It's been like gathering pieces of a puzzle without quite knowing the picture...or even the number of pieces.
My hormone numbers continue to look good with the intervention of bioidentical progesterone, low dose naltrexone was added to temper the hormonal mood swings and boost endorphins (best. thing. ever).
All these steps and tests. Thyroid panel came back slightly off, but too close to normal for medicinal intervention.
I'm waiting on glucose/insulin resistance test results, and hoping if there is a problem, it's easily remedied with intervention.
In the meantime, I've started another journey. Three weeks ago, I began a ketogenic diet with the blessing of my doctor and the support of a nutrition coach.

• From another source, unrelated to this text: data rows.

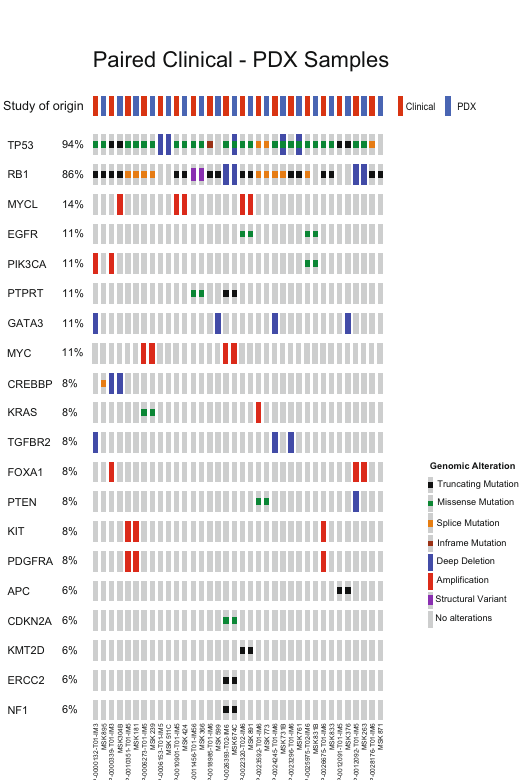
Fig. 2 Matched PDX and clinical SCLC sample analysis. Genomic landscape in SCLC ( a Clinical Samples, b patient-derived xenograft (PDX) Samples, c paired Clinical-PDX samples) samples representing putative driver alterations (i.e., excludes variants of unknown signi fi cance) in the top 20 most frequently altered genes as detected by MSK-IMPACT 20 targeted next-generation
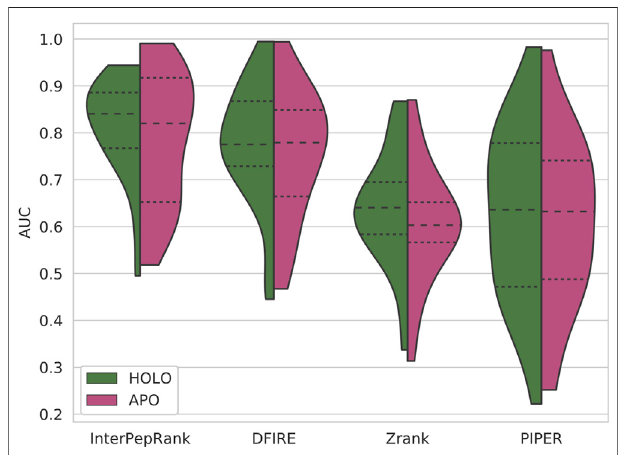
FIGURE 5 | The ROC AUC distribution of the different scoring methods on the APO/HOLO Set. The HOLO halves of the violin-plots are the AUC distributions with the receptors in their bound states during scoring. The APO halvesaretheAUCdistributionswiththereceptorsintheirexperimentally determined unbound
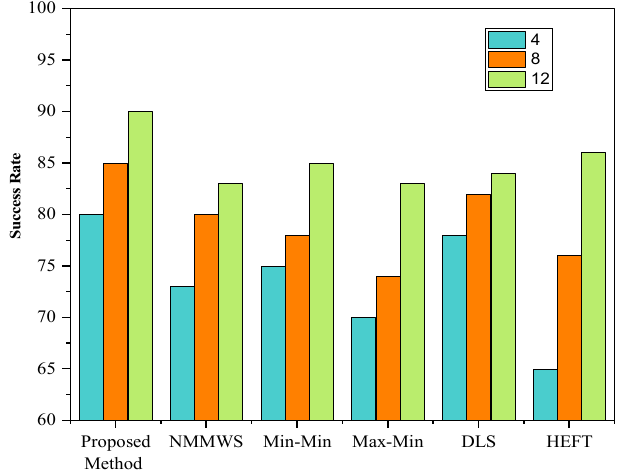
Figure 15. Success rate on the Cybershake workflow.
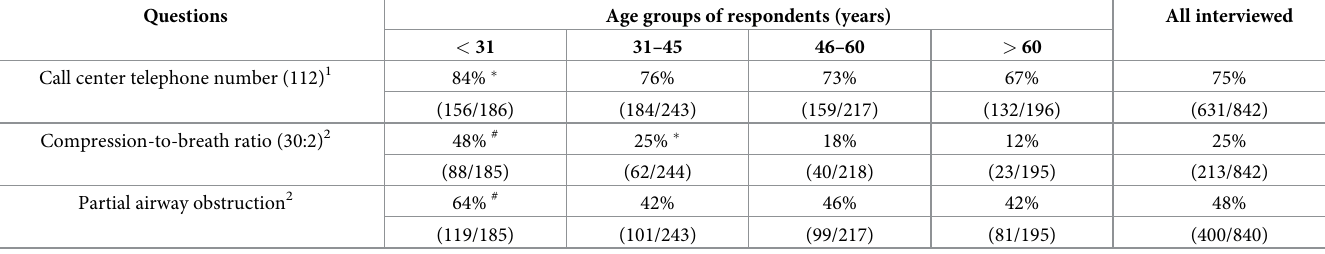
Table 2. Proportions of the correct answers to the selected questions about the first aid measures.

The progress has been painstakingly slow....because three weeks...shouldn't I be done by now?!?! Such impatience. Much frustration.
Still, the scale has been creeping down. And tonight I'm sitting just a few pounds above where I started before we lost our Sweet Baby.
Over the last couple years, the layers of grief have enveloped me, and now, slowly slowly, I'm peeling them away.
Looking forward more days than I look backwards. Dreaming new and different dreams again.
A few pounds from here isn't my final milestone, but I'd wager it will be one of the most bittersweet.
Prayers for you on this journey. I am glad you're able to start looking forward mostly.